Brief: Check each line of the records below for the word "Sondervergütung" and give the number of lines that have it, with nothing added.

Collected data:
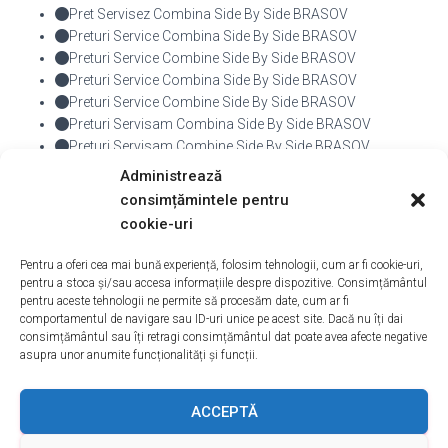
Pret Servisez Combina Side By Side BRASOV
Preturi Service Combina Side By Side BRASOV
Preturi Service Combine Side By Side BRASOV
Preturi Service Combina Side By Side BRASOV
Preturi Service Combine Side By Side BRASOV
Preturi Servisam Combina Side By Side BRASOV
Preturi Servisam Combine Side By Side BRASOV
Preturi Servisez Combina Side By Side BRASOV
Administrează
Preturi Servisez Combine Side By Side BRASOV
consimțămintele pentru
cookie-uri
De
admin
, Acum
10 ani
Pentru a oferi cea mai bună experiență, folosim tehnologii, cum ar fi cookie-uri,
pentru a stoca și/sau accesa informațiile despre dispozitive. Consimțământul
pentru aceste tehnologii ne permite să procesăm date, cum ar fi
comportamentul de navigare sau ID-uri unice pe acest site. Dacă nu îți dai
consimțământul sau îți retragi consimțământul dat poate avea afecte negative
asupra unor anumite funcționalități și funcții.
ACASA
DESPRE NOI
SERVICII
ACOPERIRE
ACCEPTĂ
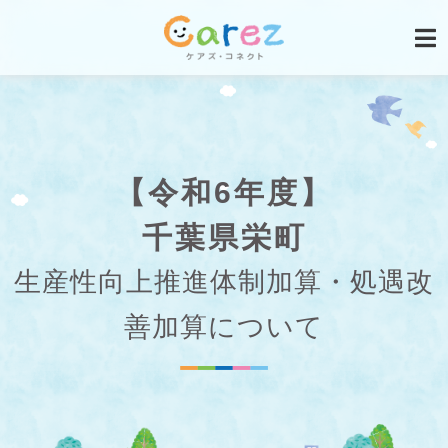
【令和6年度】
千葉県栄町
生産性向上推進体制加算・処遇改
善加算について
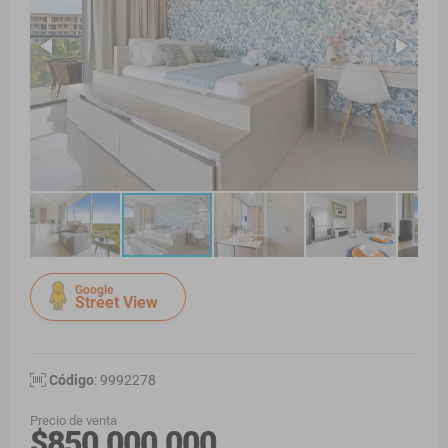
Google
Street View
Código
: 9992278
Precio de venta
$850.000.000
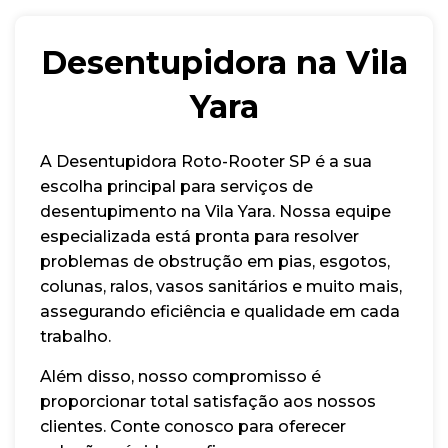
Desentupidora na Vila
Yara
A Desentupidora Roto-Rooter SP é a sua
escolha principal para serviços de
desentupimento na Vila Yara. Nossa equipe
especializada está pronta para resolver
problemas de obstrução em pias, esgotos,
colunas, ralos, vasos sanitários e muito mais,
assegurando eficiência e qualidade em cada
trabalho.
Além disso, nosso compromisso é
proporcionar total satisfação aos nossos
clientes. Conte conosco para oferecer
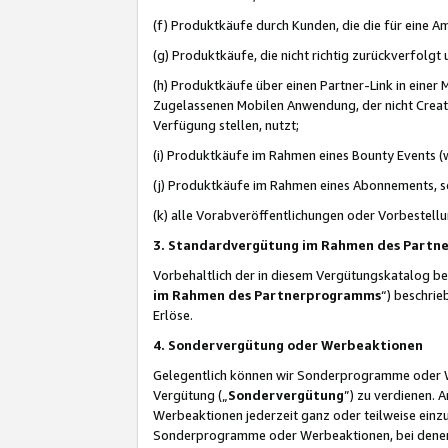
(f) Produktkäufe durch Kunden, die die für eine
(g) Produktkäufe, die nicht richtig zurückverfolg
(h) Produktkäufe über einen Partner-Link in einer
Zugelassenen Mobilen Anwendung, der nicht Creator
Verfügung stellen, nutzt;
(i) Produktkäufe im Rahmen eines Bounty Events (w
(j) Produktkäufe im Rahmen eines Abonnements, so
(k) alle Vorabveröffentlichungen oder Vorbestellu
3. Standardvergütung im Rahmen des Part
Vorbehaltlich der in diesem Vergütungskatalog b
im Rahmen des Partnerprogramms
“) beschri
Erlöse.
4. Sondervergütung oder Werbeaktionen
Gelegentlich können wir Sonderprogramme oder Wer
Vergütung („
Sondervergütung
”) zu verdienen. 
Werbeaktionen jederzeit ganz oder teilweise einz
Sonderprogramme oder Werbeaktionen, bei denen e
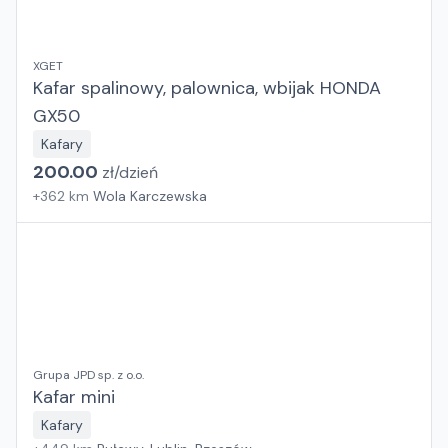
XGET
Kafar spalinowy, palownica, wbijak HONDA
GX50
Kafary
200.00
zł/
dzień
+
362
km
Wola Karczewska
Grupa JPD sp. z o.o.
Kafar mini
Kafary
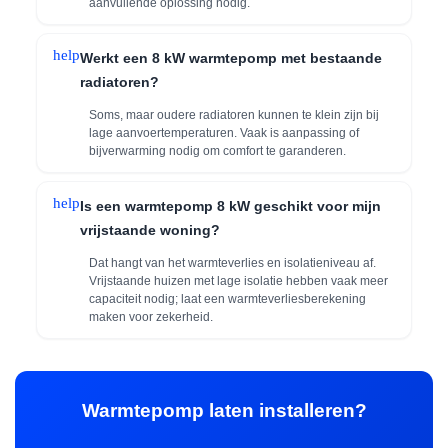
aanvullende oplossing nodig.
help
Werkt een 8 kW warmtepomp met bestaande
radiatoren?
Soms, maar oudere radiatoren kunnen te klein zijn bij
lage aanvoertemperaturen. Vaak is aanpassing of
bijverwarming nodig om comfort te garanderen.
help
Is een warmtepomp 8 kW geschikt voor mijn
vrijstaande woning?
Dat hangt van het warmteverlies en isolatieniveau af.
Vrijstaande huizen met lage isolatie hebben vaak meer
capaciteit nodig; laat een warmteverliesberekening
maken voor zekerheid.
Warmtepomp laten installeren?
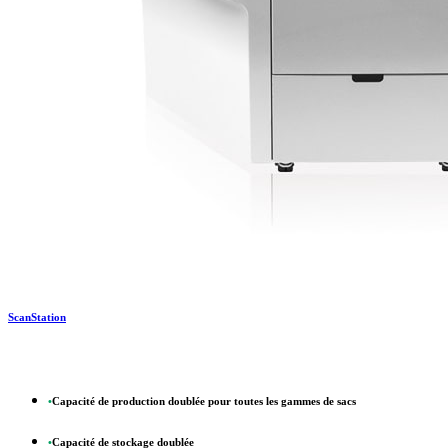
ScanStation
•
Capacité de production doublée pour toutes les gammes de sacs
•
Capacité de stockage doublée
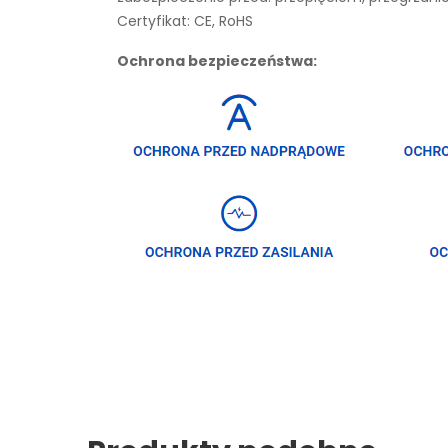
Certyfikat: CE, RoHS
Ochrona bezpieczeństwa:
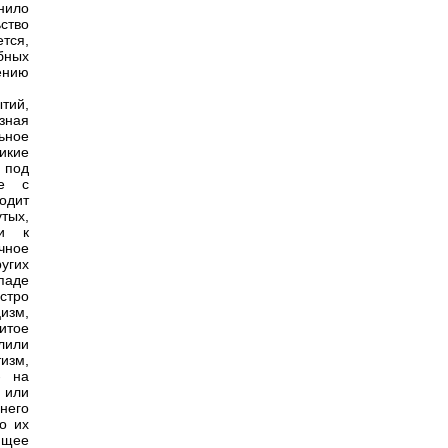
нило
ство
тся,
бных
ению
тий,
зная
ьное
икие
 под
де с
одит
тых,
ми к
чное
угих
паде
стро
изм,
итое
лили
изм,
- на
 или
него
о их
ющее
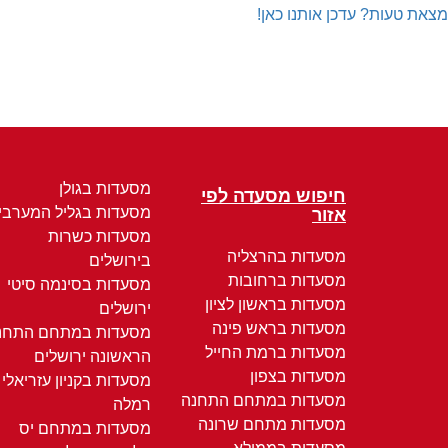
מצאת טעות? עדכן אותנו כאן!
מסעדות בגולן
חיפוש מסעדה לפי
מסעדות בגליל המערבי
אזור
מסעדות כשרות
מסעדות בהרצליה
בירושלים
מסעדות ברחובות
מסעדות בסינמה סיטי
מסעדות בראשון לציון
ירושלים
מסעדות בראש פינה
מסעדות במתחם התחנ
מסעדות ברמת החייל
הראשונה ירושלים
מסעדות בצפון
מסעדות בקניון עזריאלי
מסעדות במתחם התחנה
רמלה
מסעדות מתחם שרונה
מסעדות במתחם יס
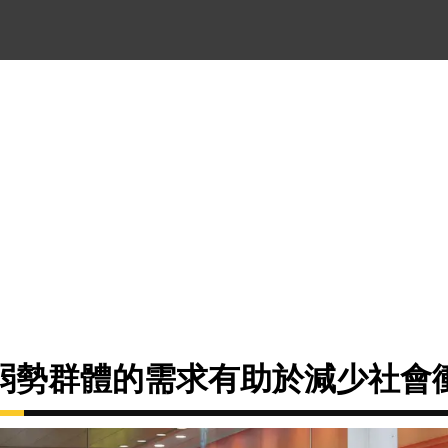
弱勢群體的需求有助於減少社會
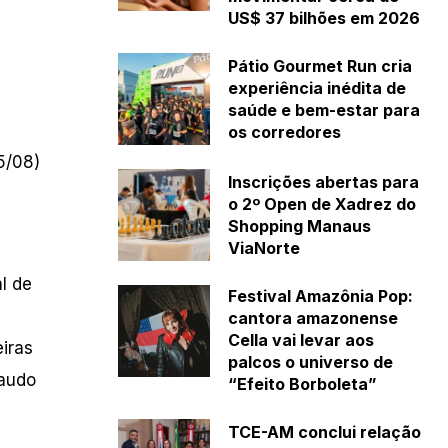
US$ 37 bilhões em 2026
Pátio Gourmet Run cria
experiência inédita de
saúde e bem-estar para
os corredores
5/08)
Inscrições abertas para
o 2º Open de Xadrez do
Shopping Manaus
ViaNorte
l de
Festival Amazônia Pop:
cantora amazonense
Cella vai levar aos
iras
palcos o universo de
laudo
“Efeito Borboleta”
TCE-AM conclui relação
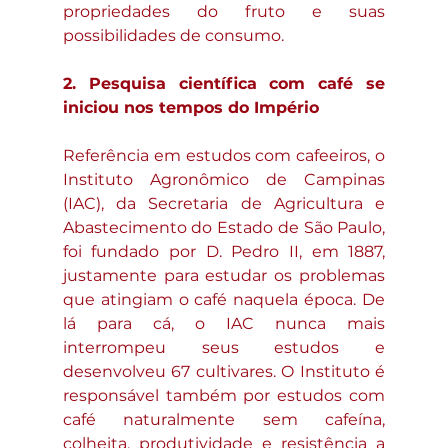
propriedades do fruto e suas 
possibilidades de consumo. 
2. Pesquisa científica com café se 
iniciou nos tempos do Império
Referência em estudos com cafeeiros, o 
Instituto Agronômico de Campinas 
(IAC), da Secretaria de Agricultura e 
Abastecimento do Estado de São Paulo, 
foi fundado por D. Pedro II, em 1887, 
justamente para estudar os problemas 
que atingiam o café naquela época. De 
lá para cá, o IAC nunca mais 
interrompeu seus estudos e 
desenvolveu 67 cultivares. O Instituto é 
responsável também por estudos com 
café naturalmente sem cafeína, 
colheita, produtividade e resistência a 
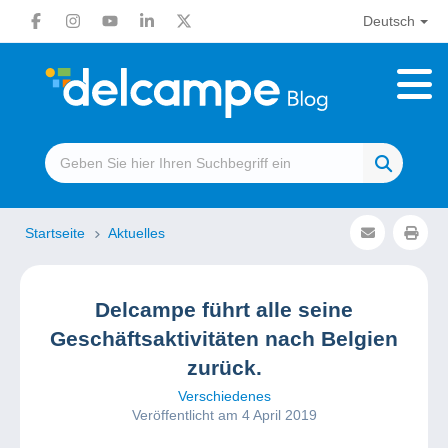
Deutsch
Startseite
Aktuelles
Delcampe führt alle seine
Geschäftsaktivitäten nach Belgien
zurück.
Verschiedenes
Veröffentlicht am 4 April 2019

Task response: 2